ROC-AUC: построение и интерпретация
ROC-AUC: построение и интерпретация
Ответить самому
Сначала сформулируйте ответ как на собеседовании, затем откройте разбор и оцените себя.
Короткий ответ
Sweep the classification threshold, plot TPR against FPR, and take the area under that curve. ROC-AUC is the probability that a random positive gets a higher score than a random negative.
Полный разбор
For every threshold on the model score, compute true positive rate and false positive rate. Plot FPR on the x-axis and TPR on the y-axis. The area under this curve is ROC-AUC.
The ranking interpretation is usually the cleanest: ROC-AUC equals the probability that a randomly chosen positive example receives a higher score than a randomly chosen negative example, with ties handled according to the implementation.
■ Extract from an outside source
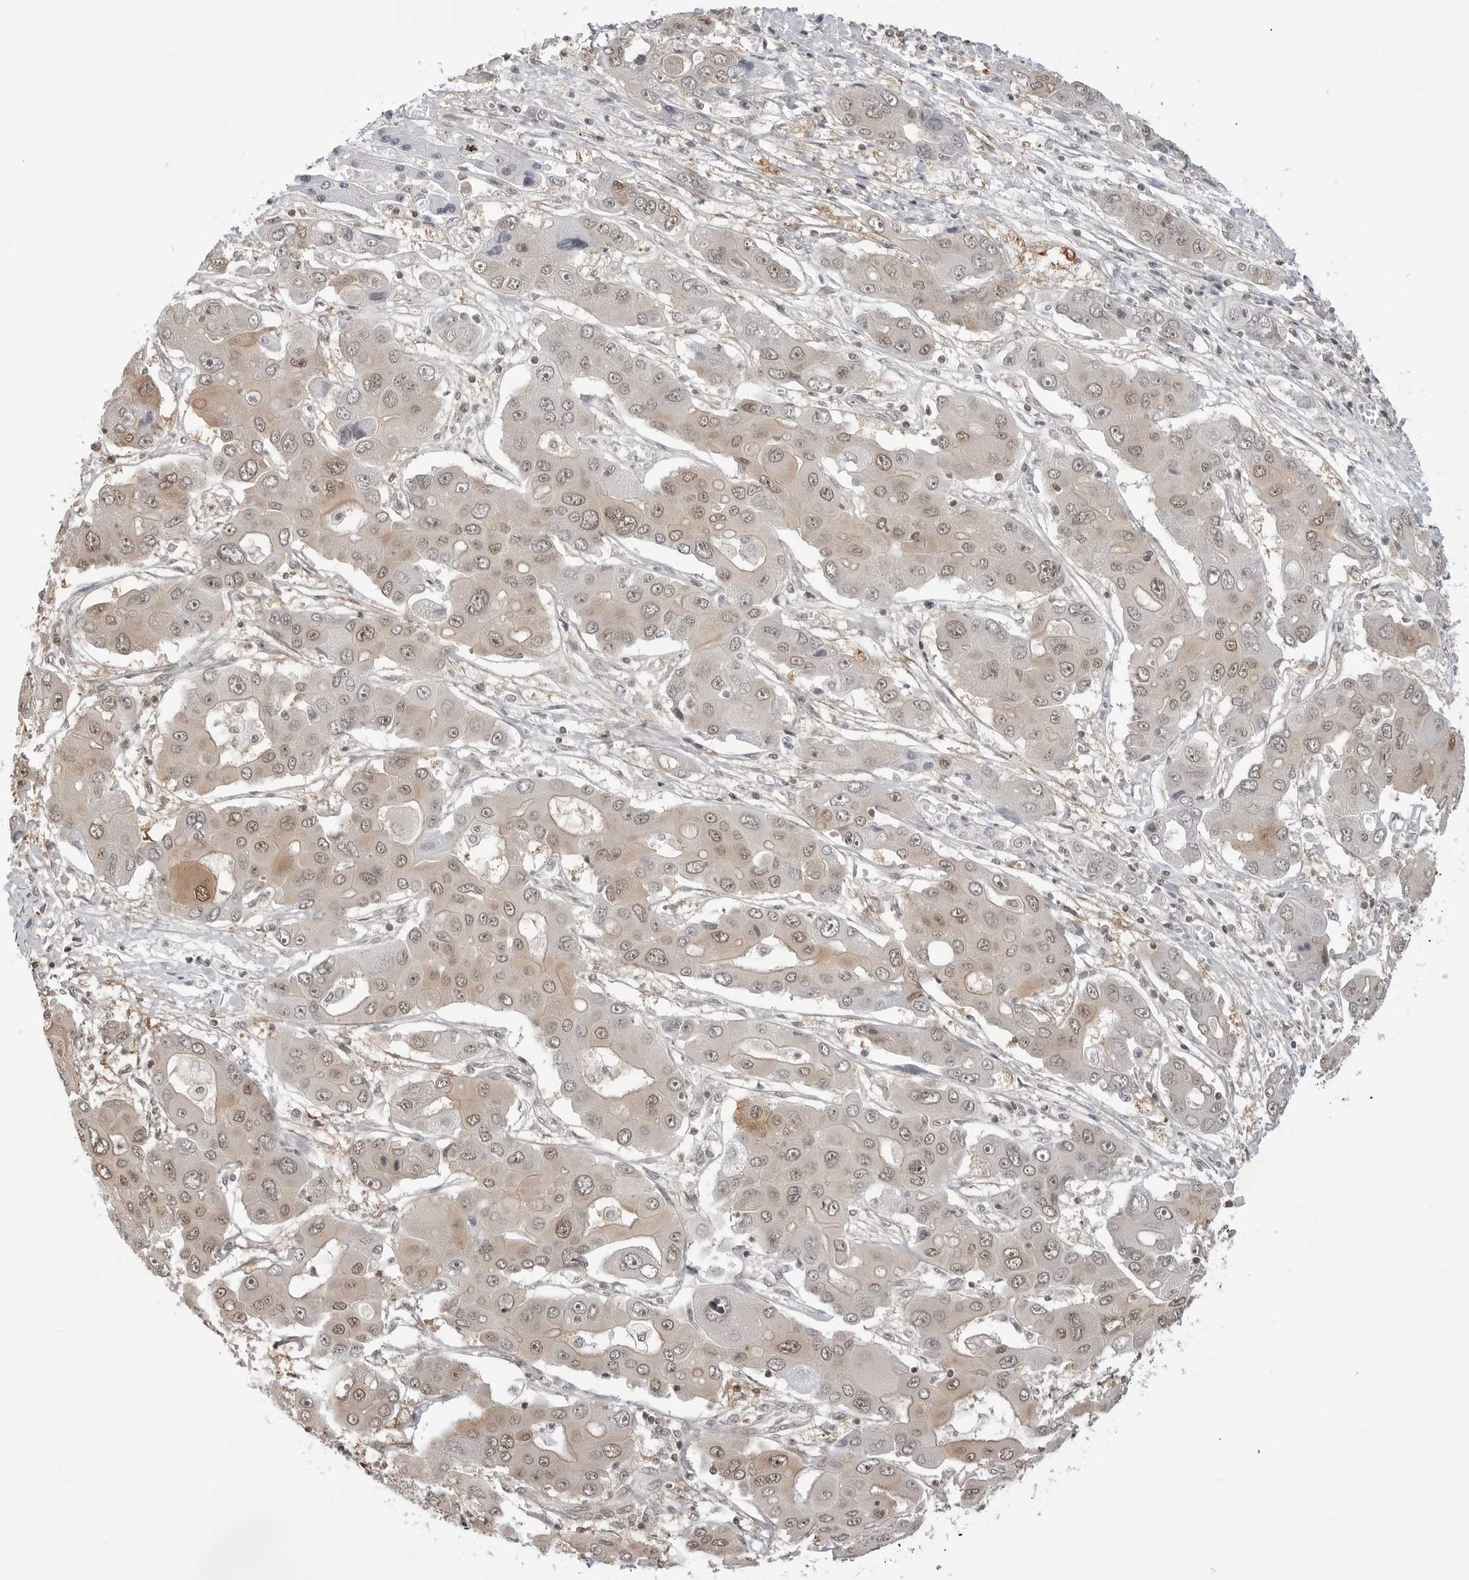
{"staining": {"intensity": "weak", "quantity": ">75%", "location": "nuclear"}, "tissue": "liver cancer", "cell_type": "Tumor cells", "image_type": "cancer", "snomed": [{"axis": "morphology", "description": "Cholangiocarcinoma"}, {"axis": "topography", "description": "Liver"}], "caption": "Protein analysis of liver cancer tissue exhibits weak nuclear positivity in approximately >75% of tumor cells.", "gene": "YWHAG", "patient": {"sex": "male", "age": 67}}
ROC-AUC is threshold-independent and useful for comparing ranking quality, but it can be misleading under heavy class imbalance or when the business cares about a narrow high-precision operating region. In those cases also inspect PR-AUC, precision/recall at a target threshold and calibration.
Теория
ROC-AUC measures ranking quality over all thresholds, not calibrated probability quality at one threshold.
Типичные ошибки
- Confuse ROC-AUC with accuracy.
- Forget FPR is FP / all negatives.
- Use ROC-AUC alone for rare-event decisions.
Как отвечать на собеседовании
- State the pairwise probability interpretation.
- Mention PR-AUC for imbalanced problems.